Podcast with Marilynn Robinson and Christian Wiman

 

I value Commonweal, a monthly magazine I’ve read of and on since the 1970s. This Saturday afternoon I listened to a Commonweal podcast with Marilynn Robinson and Christian Wiman, a poet I’ve long admired, whose articles appear frequently in the magazine.


After the podcast, I located one Wiman book in my library but could not find the other.
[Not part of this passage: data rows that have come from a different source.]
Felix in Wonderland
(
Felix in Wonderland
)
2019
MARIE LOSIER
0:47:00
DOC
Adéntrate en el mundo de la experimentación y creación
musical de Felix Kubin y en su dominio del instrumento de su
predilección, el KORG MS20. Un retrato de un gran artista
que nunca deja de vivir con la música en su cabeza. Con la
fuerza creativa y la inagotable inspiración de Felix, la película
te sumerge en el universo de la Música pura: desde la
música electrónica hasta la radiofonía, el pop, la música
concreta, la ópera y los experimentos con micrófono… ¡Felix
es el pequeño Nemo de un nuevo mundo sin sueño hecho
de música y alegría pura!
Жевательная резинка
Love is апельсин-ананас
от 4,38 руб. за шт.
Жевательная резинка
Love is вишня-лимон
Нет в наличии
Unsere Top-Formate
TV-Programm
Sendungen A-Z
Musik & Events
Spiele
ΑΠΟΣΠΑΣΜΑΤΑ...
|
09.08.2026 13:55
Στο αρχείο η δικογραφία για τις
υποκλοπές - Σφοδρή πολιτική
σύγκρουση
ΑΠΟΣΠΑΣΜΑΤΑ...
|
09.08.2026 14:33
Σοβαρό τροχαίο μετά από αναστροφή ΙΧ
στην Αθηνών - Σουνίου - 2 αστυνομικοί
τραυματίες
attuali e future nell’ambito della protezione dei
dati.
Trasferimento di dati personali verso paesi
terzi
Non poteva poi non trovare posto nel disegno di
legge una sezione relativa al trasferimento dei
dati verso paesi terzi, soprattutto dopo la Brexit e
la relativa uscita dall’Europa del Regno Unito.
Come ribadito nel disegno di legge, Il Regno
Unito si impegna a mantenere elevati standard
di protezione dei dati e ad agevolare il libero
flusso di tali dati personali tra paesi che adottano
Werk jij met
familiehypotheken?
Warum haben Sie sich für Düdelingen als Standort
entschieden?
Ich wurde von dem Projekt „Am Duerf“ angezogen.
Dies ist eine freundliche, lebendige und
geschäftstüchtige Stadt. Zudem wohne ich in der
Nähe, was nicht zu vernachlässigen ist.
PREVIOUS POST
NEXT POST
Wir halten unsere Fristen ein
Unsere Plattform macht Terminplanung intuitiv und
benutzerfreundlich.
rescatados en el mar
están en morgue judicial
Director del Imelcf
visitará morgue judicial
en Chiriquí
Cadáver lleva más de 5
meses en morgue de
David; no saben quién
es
He Held Radical Light: The Art of Faith, the Faith of Art. Where is the book, I wonder?


Yet inside My Bright Abyss, I found two thick articles from Harper’s, a short piece from the WSJ, plus a letter I’d written to Wiman at Yale University about a Commonweal piece he wrote on a poet & prisoner. (I’ve mentioned before that my filing system is in books!)  And what was on the back cover of My Bright Abyss? A Marilynn Robinson testimonial:





“The thing that is exceptional about My Bright Abyss, aside from its intelligence and language, is the quality of theological reflection. It is lucid and not at all simple, a book in the great tradition of truly serious thought.”


Which is to say, the day before Easter, I listened to thirty minutes of serious thought between Marilynn and Christian. I learned that Wiman read Robinson’s first novel, Housekeeping, in his youth (1980s) and felt the influence of its beauty. The novel presents a whole world, alive with the mysterious and divine, in ways not easily understood. If you haven’t read Housekeeping, its setting is a remote Northwestern town (Fingerbone) on three glacial lakes in the 1950s.

During the podcast, Wiman said he approaches the Bible as poetry, or otherwise he finds scripture a stumbling block. In contrast, Robinson reads the Bible for instruction, feels its authority, and says that whatever she does not understand… only makes her read more. “Though not as a rationalist,” she said.  Her latest book is on Genesis, and she hopes to complete another on Exodus. She reveres the Bible for its recurrent questions, its beautiful literature, and for the abiding safety she feels from trusting in Providence. Yet Robinson asks, What will end God’s patience?”  I could answer this question with a quip related to last week’s blog on the Inferno and Fraud. But I won’t!

I do recommend a review of Robinson’s Genesis in The New Yorker’s March 11, 2024 issue. “Had to Happen,” is by James Wood, a fine literary critic, who does not share the paradoxes of Robinson’s religious tradition, especially regarding John Calvin (think Predestination).  But Wood regards Robinson as a great novelist. At the end of his review, he says of her: “This is one miracle that, having seen it with my own eyes, I’ll happily believe in.”

If you have not read Robinson’s literary quartet of Gilead, Home, Lila, and Jack, the four novels are worth reading, and more than once.